With the arrival of the Italians in the late 19th century came many Sicilian mafia families. One of the most powerful in New York was the Bonanno Crime Family. The Bonannos dominated several of the New York City neighborhoods and many of its members lived or grew up in Knickerbocker Village.
The residents of the Village knew exactly who the reputed mobsters were, some even worked no-show jobs at the New York Post right across the street. But during the ’60s and ’70s when the Bonanno Family’s power was just starting to unravel, the many murders and criminal activities that took place were simply not something one talked about. “We didn’t ask any questions,” a former resident told me whose father was good friends with Village neighbor Anthony “Tony” Mirra.
Mirra was one of the mobsters “whacked” because of his involvement with Joseph D. Pistone, an undercover FBI agent who infiltrated the Bonanno Crime Family from 1976 to 1981 in Operation Donnie Brasco, which was commemorated in a movie starring Al Pacino as Tony Mirra and Johnny Depp as Joe Pistone. Pistone would have become a “made guy” in 1981 (and thus gained more access into the inner workings of the mafia) had the FBI allowed him to fulfill his assigned murder contract to kill Anthony “Bruno” Indelicato.
The FBI suddenly considered the operation too dangerous and pulled “Donnie Brasco” out of the game. Once the Bonanno leaders discovered who they’d been dealing with, all the members responsible for bringing Pistone into the family, except for Benjamin “Lefty” Ruggiero (who also grew up in Knickerbocker Village), were killed. Old Tony Mirra was found dead in his car, shot in the head at point blank range in an underground parking lot in Lower Manhattan.

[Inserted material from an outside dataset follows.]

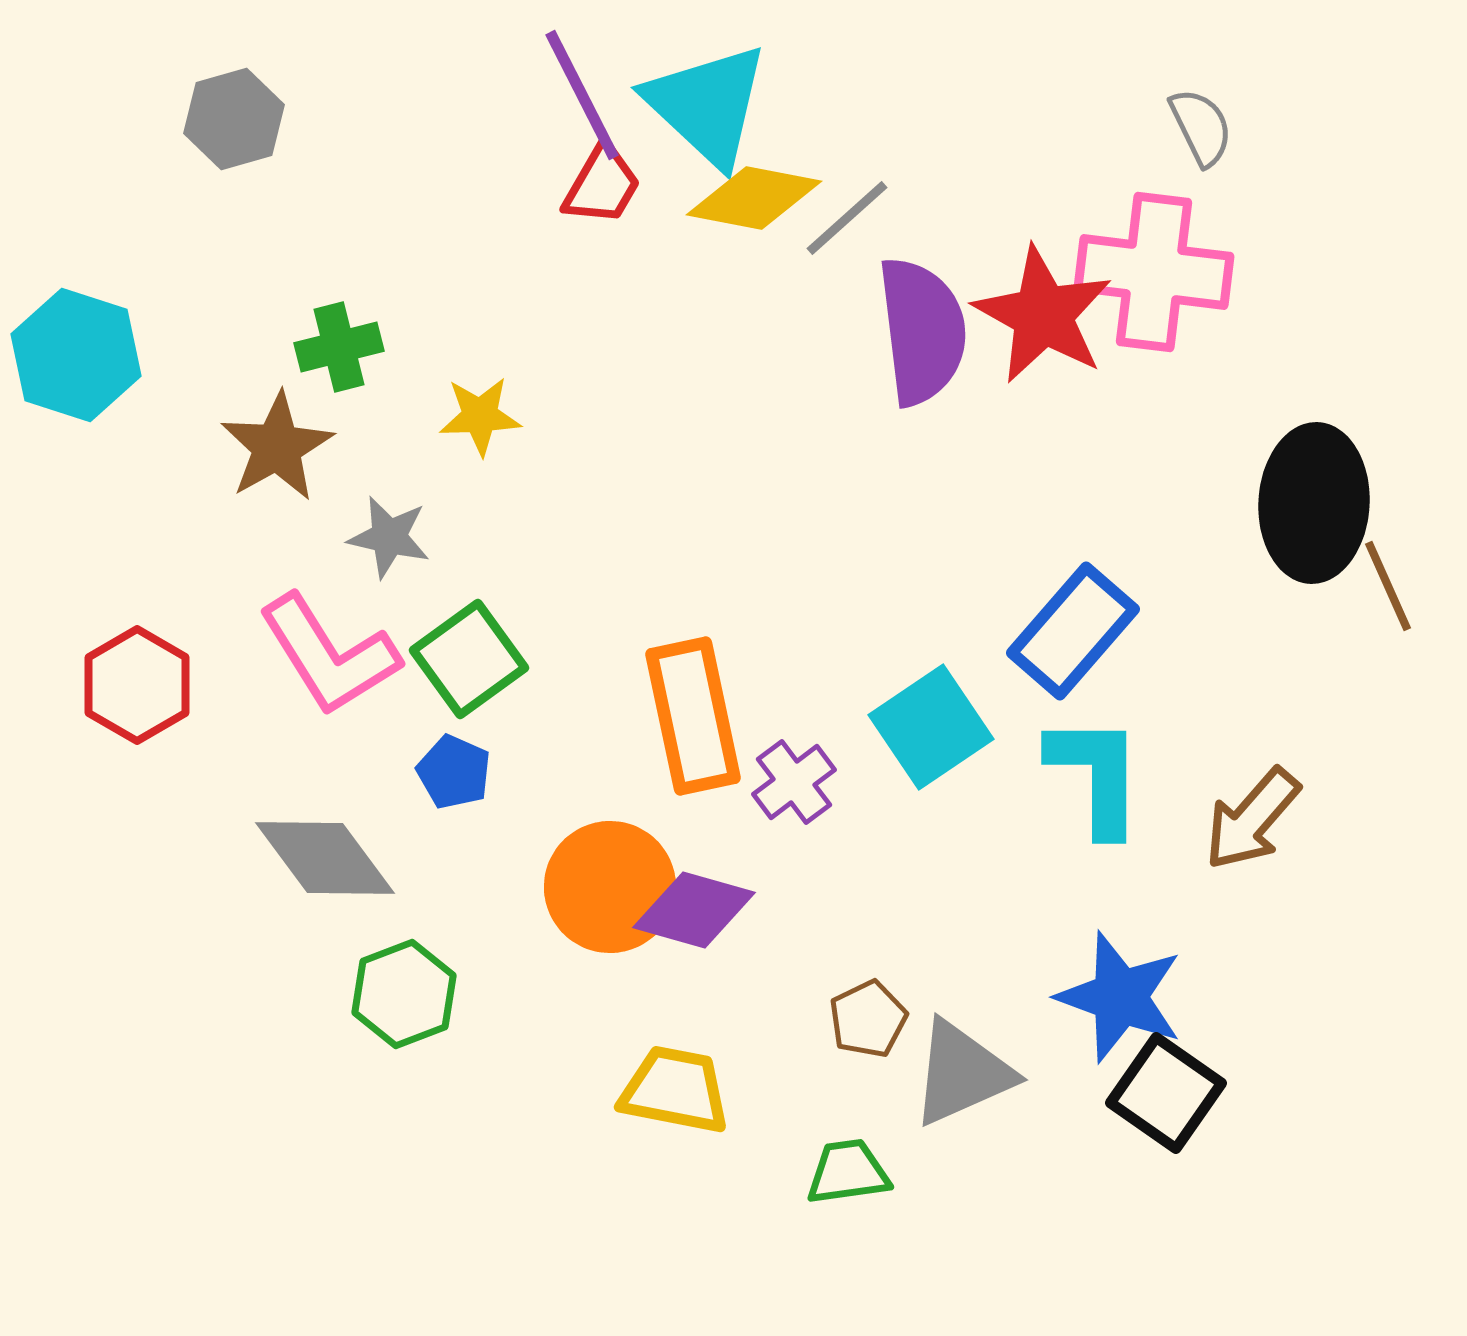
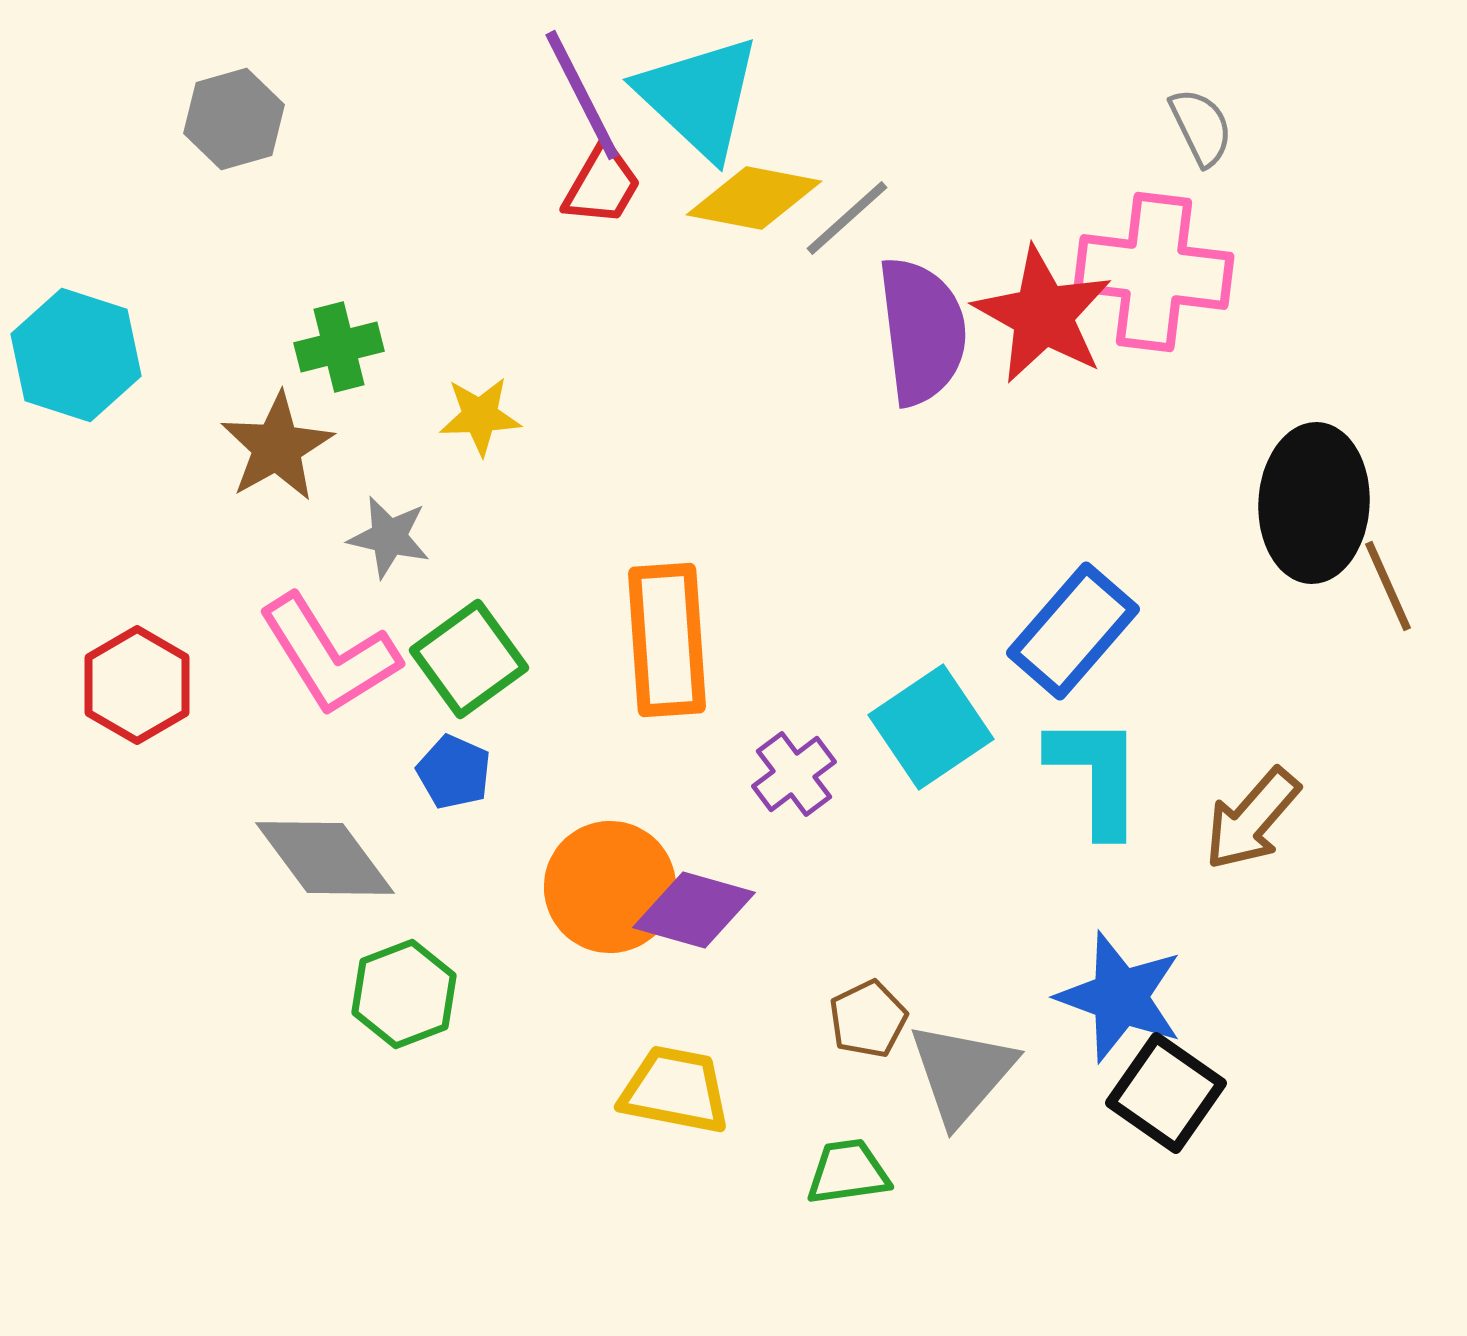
cyan triangle: moved 8 px left, 8 px up
orange rectangle: moved 26 px left, 76 px up; rotated 8 degrees clockwise
purple cross: moved 8 px up
gray triangle: rotated 25 degrees counterclockwise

In recent years, Knickerbocker Village has undergone yet another shift in population. Tenants still pay rent adjusted to their income level and because it is close to the river and Downtown Manhattan, it is one of the more desirable places for New Yorkers of modest income to live. The expansive estate where Henry Rutgers once dined with the Marquis de Lafayette is now populated mostly by Chinese immigrants and in recent years, Knickerbocker management has undertaken an extensive landscaping project in the two center courtyards of the Village (and it is clear that not everybody hurls their garbage into the East River).
The corner of Catherine and Cherry Street, where the upper classes once wove their way through mansions to shop at Brooks Brothers and Lord and Taylor, is now home to shops like The New Territory Cake Shop and The English Train of Thoughts: After School Reading and Writing.
But even this seems destined not to last for long, as residents fight rent hikes amidst accusations of mismanagement. Only time can tell what will happen next.